§ PASSAGE GIVEN
Recreating Greenblatt's Magic Formula in Python

Update: I have moved the details of this strategy to edgeGiant.com. All further updates will be made there.

B y now, Joel Greenblatt has become a household name in the world of value investing. Greenblatt is the manager of Gotham Asset Management LLC, which he started in 1985 (as Gotham Capital) as a fund with a deep value philosophy. His book, The Little Book that Beats the Market, introduced to his audience a strategy for stock selection that focuses on companies that are both “cheap” and “good”. And while his book is certainly not big, it did give detailed instructions on how we can go about replicating his strategy, which in essence is a two factor long only model of stock selection.

"Cheap" and "Good"

Greenblatt defines "Cheap" as the value of a company relative to its earnings. Most often, we may see this represented as a ratio of the price of a security relative to its earnings (P/E). However, Greenblatt prefers to look at the ratio of pre-tax operating earnings as it relates to Enterprise Value (a measure of a company's equity value with its debt, excluding any cash it has on hand). This allows for companies with varying debt and tax structures to be more easily compared.

"Good" is represented by the Return on Capital of a company. This is described as the ratio of pre-tax operating earnings to the sum of a company's New Working Capital and it's Net Fixed Assets. In other words, Greenblatt is quantifying the amount of tangible capital required to operate a business, and seeing how much money each dollar of deployed capital will yield back.

In this series, we will take a closer look at the theory behind the Magic Formula and try to backtest and replicate the strategy programmatically. We will refrain from espousing on the merits of his two factor system, and instead focus on the details of the calculations involved, with the aim to match the Magic Formula methodology as closely as possible. To get started, let's first go through the formula as it is explained in the book:

The Formula

Establish a minimum market capitalization (usually greater than $50 million).
Exclude utility and financial stocks.
Exclude foreign companies (ADRs)
Determine company’s earnings yield = EBIT/ EV
Determine company’s return on capital = EBIT/ (Net Fixed Assets + Working Capital).
Rank all companies above chosen market capitalization by highest earnings yield and highest return on capital (ranked as percentages)
Invest in 20 to 30 highest ranked companies, accumulating 2 - 3 positions per month over a 12 month period
Rebalance the portfolio once per year, selling losers one week before the year and winners one week after the year.
Continue over a long term period (5 to 10+ years)

Data

Our first consideration is a data source for company fundamentals. There are a number of data providers that can satisfy this need. An earlier version of this post used a license from Sharadar Core US Equities Bundle found on the financial data site Quandl. As of this publication, the price of this data package starts at $70 a month.

§ SUPPLIED MATERIAL
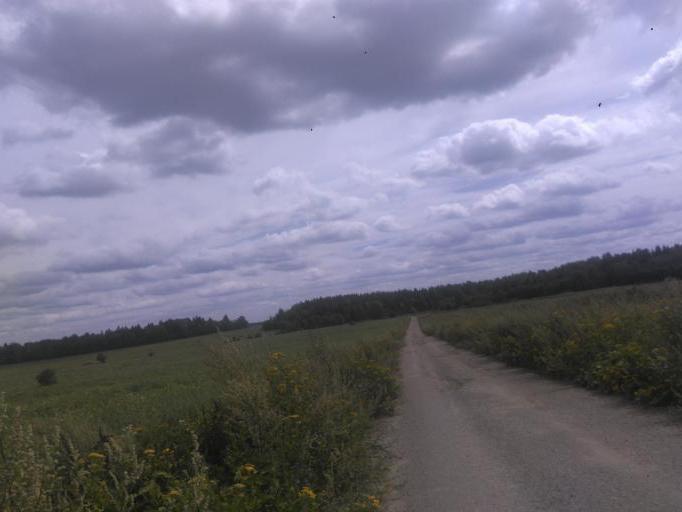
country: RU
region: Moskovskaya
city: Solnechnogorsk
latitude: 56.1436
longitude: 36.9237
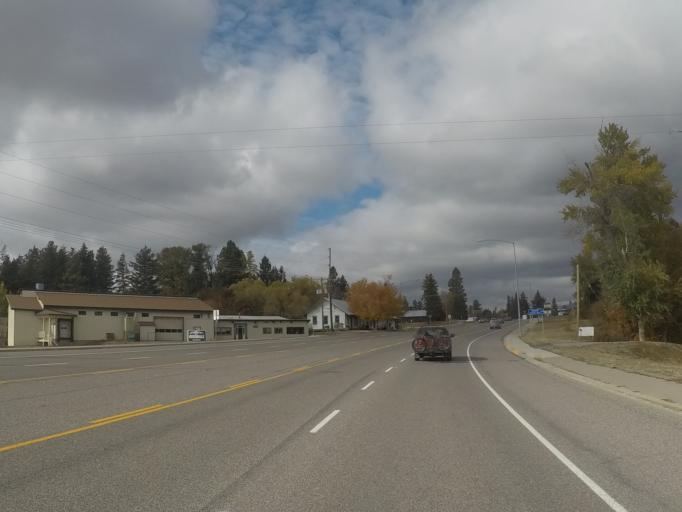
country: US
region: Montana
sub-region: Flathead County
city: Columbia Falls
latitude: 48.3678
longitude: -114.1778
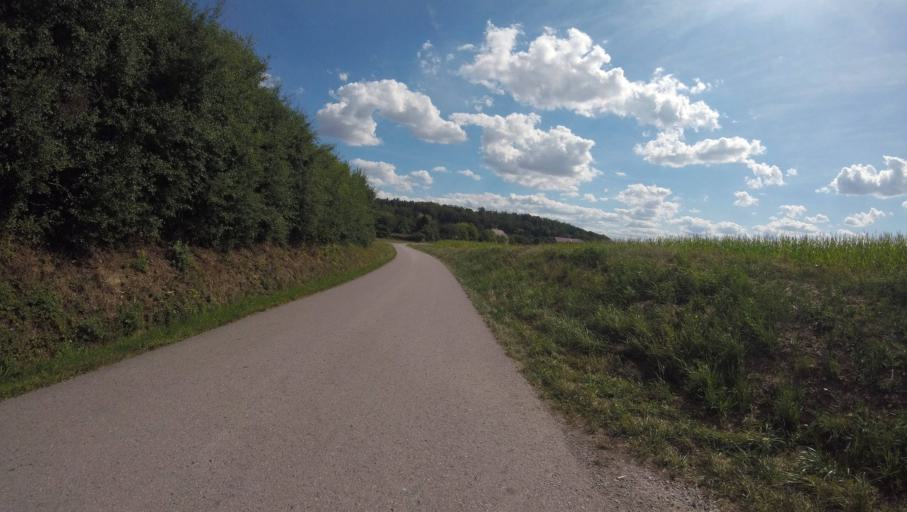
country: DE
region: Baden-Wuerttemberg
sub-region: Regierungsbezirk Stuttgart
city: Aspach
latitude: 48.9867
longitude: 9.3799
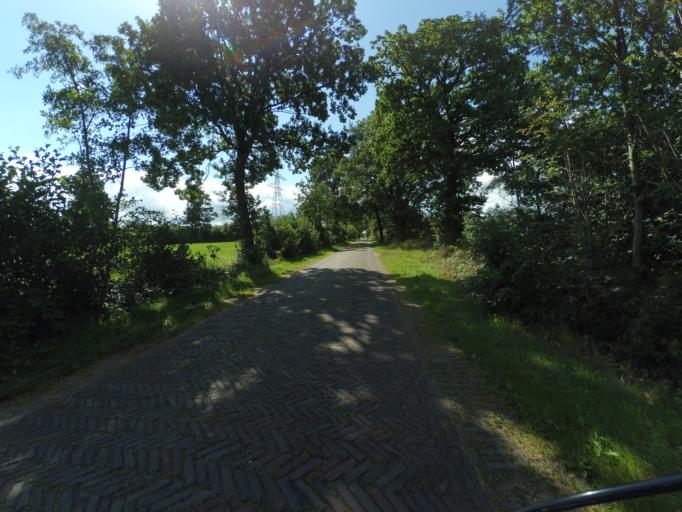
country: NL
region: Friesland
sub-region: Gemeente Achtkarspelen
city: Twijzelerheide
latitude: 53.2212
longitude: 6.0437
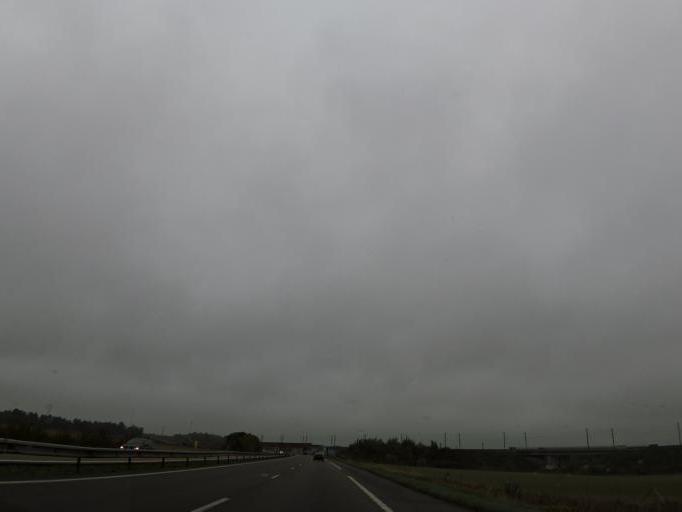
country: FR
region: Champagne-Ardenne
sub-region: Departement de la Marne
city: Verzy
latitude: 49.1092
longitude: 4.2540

§ TASK BRIEF
Continue the post on recreating Greenblatt's Magic Formula in Python, starting right after its last sentence about the monthly price of the Sharadar data package.

§ REPLY
Since the time of the original post, we have pivoted to the data provided by Quantopian. Quantopian offers access to comprehensive Fundamentals coverage through their licence with both Morningstar and Factset, and we found these sources to be more robust (and Free) and easy to work with (and FREE) relative to the Sharadar data. There are, however, some downsides to using Quantopian, the biggest of which is that you are only allowed to access this data within their research environment, to prevent abuse and mass download of their valuable data sources. This can limit the complexity of the strategies, but should work just fine for Factor Modeling.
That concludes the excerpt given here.